:: Provided data ::
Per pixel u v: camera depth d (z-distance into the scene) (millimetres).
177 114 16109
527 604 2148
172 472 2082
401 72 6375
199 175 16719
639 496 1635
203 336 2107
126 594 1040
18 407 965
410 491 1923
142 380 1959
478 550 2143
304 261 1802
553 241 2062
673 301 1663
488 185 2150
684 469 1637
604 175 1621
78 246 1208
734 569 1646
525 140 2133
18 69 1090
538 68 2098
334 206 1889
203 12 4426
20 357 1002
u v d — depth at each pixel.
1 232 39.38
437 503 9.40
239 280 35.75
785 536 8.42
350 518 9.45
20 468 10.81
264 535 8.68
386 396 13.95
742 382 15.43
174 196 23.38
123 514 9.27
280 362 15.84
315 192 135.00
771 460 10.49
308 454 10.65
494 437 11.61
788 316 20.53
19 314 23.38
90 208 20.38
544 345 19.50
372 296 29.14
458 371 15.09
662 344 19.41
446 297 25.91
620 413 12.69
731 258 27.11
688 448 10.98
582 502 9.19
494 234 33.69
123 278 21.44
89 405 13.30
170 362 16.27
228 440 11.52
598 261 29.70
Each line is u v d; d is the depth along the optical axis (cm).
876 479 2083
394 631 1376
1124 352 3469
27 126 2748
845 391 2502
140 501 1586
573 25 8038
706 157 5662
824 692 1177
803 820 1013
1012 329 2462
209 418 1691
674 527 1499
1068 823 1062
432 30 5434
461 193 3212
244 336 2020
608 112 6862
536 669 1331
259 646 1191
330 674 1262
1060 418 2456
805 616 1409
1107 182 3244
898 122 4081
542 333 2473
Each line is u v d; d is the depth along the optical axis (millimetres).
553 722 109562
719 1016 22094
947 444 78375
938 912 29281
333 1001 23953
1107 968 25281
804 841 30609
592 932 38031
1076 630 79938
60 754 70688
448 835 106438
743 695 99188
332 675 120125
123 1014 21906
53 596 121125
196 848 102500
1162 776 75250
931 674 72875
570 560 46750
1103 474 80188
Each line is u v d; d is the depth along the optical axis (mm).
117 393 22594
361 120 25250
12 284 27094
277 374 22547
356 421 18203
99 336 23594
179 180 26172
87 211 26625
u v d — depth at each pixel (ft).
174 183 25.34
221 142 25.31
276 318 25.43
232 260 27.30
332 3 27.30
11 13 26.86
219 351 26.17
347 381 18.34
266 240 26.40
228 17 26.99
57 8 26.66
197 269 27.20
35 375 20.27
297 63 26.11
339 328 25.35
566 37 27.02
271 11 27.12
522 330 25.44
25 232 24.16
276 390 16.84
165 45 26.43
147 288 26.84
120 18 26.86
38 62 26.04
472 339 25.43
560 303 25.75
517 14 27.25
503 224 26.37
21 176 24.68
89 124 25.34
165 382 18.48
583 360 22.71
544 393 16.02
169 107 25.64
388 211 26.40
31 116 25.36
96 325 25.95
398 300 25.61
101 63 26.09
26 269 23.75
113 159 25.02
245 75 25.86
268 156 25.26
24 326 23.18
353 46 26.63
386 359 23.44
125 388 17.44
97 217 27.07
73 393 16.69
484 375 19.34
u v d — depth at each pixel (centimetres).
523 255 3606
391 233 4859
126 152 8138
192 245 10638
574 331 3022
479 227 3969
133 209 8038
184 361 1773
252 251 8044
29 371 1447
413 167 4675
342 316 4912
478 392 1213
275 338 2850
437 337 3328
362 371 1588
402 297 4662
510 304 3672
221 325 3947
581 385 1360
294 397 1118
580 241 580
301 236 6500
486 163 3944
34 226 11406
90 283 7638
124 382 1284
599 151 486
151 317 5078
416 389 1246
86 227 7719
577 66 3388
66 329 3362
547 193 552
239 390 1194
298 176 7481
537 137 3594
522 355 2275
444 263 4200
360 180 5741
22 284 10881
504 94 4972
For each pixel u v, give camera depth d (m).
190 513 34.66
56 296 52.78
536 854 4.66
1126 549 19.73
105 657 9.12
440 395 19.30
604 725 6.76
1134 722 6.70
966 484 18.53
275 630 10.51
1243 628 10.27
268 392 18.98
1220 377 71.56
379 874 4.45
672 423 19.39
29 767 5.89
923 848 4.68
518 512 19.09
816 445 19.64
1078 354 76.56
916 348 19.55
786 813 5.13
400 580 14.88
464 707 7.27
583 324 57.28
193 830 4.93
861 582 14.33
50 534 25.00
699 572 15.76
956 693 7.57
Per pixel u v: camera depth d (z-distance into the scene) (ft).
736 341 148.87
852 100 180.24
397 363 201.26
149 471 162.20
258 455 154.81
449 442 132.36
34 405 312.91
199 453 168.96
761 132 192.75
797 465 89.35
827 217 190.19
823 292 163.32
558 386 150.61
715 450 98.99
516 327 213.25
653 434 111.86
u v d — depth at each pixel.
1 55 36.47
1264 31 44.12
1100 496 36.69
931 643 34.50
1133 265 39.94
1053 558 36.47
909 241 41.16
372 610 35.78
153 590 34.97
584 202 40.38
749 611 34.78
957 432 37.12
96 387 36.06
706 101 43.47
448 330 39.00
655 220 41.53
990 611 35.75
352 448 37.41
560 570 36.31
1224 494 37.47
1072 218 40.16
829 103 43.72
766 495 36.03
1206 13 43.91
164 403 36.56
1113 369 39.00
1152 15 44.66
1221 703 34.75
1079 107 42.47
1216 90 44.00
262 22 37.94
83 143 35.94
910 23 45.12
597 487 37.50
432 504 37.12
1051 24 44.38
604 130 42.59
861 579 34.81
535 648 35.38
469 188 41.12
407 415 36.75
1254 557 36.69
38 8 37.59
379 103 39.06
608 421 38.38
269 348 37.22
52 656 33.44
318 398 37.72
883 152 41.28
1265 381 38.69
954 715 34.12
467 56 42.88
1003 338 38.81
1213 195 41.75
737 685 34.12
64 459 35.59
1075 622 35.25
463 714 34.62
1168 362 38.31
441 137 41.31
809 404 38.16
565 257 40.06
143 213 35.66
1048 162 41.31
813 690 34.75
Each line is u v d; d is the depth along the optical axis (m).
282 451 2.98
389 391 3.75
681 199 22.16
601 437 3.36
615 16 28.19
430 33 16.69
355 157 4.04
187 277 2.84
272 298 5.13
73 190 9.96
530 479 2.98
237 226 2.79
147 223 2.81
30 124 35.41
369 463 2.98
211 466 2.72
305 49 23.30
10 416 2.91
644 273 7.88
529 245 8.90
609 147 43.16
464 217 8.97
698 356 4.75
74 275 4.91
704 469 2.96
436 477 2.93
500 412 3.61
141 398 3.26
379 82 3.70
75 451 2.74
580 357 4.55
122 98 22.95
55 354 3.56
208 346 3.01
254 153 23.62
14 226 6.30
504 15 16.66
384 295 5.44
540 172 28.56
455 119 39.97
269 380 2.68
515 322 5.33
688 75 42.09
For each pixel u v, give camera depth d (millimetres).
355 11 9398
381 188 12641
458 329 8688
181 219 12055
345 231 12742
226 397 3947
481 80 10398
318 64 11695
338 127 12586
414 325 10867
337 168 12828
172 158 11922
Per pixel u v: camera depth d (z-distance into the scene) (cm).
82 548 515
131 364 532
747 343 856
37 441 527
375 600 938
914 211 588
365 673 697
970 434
:::
### What you need to do
Reproduce every entry exactly, with nothing added or dropped.

### Response to this exercise
Per pixel u v: camera depth d (z-distance into the scene) (millimetres).
177 114 16109
527 604 2148
172 472 2082
401 72 6375
199 175 16719
639 496 1635
203 336 2107
126 594 1040
18 407 965
410 491 1923
142 380 1959
478 550 2143
304 261 1802
553 241 2062
673 301 1663
488 185 2150
684 469 1637
604 175 1621
78 246 1208
734 569 1646
525 140 2133
18 69 1090
538 68 2098
334 206 1889
203 12 4426
20 357 1002
u v d — depth at each pixel.
1 232 39.38
437 503 9.40
239 280 35.75
785 536 8.42
350 518 9.45
20 468 10.81
264 535 8.68
386 396 13.95
742 382 15.43
174 196 23.38
123 514 9.27
280 362 15.84
315 192 135.00
771 460 10.49
308 454 10.65
494 437 11.61
788 316 20.53
19 314 23.38
90 208 20.38
544 345 19.50
372 296 29.14
458 371 15.09
662 344 19.41
446 297 25.91
620 413 12.69
731 258 27.11
688 448 10.98
582 502 9.19
494 234 33.69
123 278 21.44
89 405 13.30
170 362 16.27
228 440 11.52
598 261 29.70
Each line is u v d; d is the depth along the optical axis (cm).
876 479 2083
394 631 1376
1124 352 3469
27 126 2748
845 391 2502
140 501 1586
573 25 8038
706 157 5662
824 692 1177
803 820 1013
1012 329 2462
209 418 1691
674 527 1499
1068 823 1062
432 30 5434
461 193 3212
244 336 2020
608 112 6862
536 669 1331
259 646 1191
330 674 1262
1060 418 2456
805 616 1409
1107 182 3244
898 122 4081
542 333 2473
Each line is u v d; d is the depth along the optical axis (millimetres).
553 722 109562
719 1016 22094
947 444 78375
938 912 29281
333 1001 23953
1107 968 25281
804 841 30609
592 932 38031
1076 630 79938
60 754 70688
448 835 106438
743 695 99188
332 675 120125
123 1014 21906
53 596 121125
196 848 102500
1162 776 75250
931 674 72875
570 560 46750
1103 474 80188
Each line is u v d; d is the depth along the optical axis (mm).
117 393 22594
361 120 25250
12 284 27094
277 374 22547
356 421 18203
99 336 23594
179 180 26172
87 211 26625
u v d — depth at each pixel (ft).
174 183 25.34
221 142 25.31
276 318 25.43
232 260 27.30
332 3 27.30
11 13 26.86
219 351 26.17
347 381 18.34
266 240 26.40
228 17 26.99
57 8 26.66
197 269 27.20
35 375 20.27
297 63 26.11
339 328 25.35
566 37 27.02
271 11 27.12
522 330 25.44
25 232 24.16
276 390 16.84
165 45 26.43
147 288 26.84
120 18 26.86
38 62 26.04
472 339 25.43
560 303 25.75
517 14 27.25
503 224 26.37
21 176 24.68
89 124 25.34
165 382 18.48
583 360 22.71
544 393 16.02
169 107 25.64
388 211 26.40
31 116 25.36
96 325 25.95
398 300 25.61
101 63 26.09
26 269 23.75
113 159 25.02
245 75 25.86
268 156 25.26
24 326 23.18
353 46 26.63
386 359 23.44
125 388 17.44
97 217 27.07
73 393 16.69
484 375 19.34
u v d — depth at each pixel (centimetres).
523 255 3606
391 233 4859
126 152 8138
192 245 10638
574 331 3022
479 227 3969
133 209 8038
184 361 1773
252 251 8044
29 371 1447
413 167 4675
342 316 4912
478 392 1213
275 338 2850
437 337 3328
362 371 1588
402 297 4662
510 304 3672
221 325 3947
581 385 1360
294 397 1118
580 241 580
301 236 6500
486 163 3944
34 226 11406
90 283 7638
124 382 1284
599 151 486
151 317 5078
416 389 1246
86 227 7719
577 66 3388
66 329 3362
547 193 552
239 390 1194
298 176 7481
537 137 3594
522 355 2275
444 263 4200
360 180 5741
22 284 10881
504 94 4972
For each pixel u v, give camera depth d (m).
190 513 34.66
56 296 52.78
536 854 4.66
1126 549 19.73
105 657 9.12
440 395 19.30
604 725 6.76
1134 722 6.70
966 484 18.53
275 630 10.51
1243 628 10.27
268 392 18.98
1220 377 71.56
379 874 4.45
672 423 19.39
29 767 5.89
923 848 4.68
518 512 19.09
816 445 19.64
1078 354 76.56
916 348 19.55
786 813 5.13
400 580 14.88
464 707 7.27
583 324 57.28
193 830 4.93
861 582 14.33
50 534 25.00
699 572 15.76
956 693 7.57
Per pixel u v: camera depth d (z-distance into the scene) (ft).
736 341 148.87
852 100 180.24
397 363 201.26
149 471 162.20
258 455 154.81
449 442 132.36
34 405 312.91
199 453 168.96
761 132 192.75
797 465 89.35
827 217 190.19
823 292 163.32
558 386 150.61
715 450 98.99
516 327 213.25
653 434 111.86
u v d — depth at each pixel.
1 55 36.47
1264 31 44.12
1100 496 36.69
931 643 34.50
1133 265 39.94
1053 558 36.47
909 241 41.16
372 610 35.78
153 590 34.97
584 202 40.38
749 611 34.78
957 432 37.12
96 387 36.06
706 101 43.47
448 330 39.00
655 220 41.53
990 611 35.75
352 448 37.41
560 570 36.31
1224 494 37.47
1072 218 40.16
829 103 43.72
766 495 36.03
1206 13 43.91
164 403 36.56
1113 369 39.00
1152 15 44.66
1221 703 34.75
1079 107 42.47
1216 90 44.00
262 22 37.94
83 143 35.94
910 23 45.12
597 487 37.50
432 504 37.12
1051 24 44.38
604 130 42.59
861 579 34.81
535 648 35.38
469 188 41.12
407 415 36.75
1254 557 36.69
38 8 37.59
379 103 39.06
608 421 38.38
269 348 37.22
52 656 33.44
318 398 37.72
883 152 41.28
1265 381 38.69
954 715 34.12
467 56 42.88
1003 338 38.81
1213 195 41.75
737 685 34.12
64 459 35.59
1075 622 35.25
463 714 34.62
1168 362 38.31
441 137 41.31
809 404 38.16
565 257 40.06
143 213 35.66
1048 162 41.31
813 690 34.75
Each line is u v d; d is the depth along the optical axis (m).
282 451 2.98
389 391 3.75
681 199 22.16
601 437 3.36
615 16 28.19
430 33 16.69
355 157 4.04
187 277 2.84
272 298 5.13
73 190 9.96
530 479 2.98
237 226 2.79
147 223 2.81
30 124 35.41
369 463 2.98
211 466 2.72
305 49 23.30
10 416 2.91
644 273 7.88
529 245 8.90
609 147 43.16
464 217 8.97
698 356 4.75
74 275 4.91
704 469 2.96
436 477 2.93
500 412 3.61
141 398 3.26
379 82 3.70
75 451 2.74
580 357 4.55
122 98 22.95
55 354 3.56
208 346 3.01
254 153 23.62
14 226 6.30
504 15 16.66
384 295 5.44
540 172 28.56
455 119 39.97
269 380 2.68
515 322 5.33
688 75 42.09
For each pixel u v, give camera depth d (millimetres).
355 11 9398
381 188 12641
458 329 8688
181 219 12055
345 231 12742
226 397 3947
481 80 10398
318 64 11695
338 127 12586
414 325 10867
337 168 12828
172 158 11922
Per pixel u v: camera depth d (z-distance into the scene) (cm).
82 548 515
131 364 532
747 343 856
37 441 527
375 600 938
914 211 588
365 673 697
970 434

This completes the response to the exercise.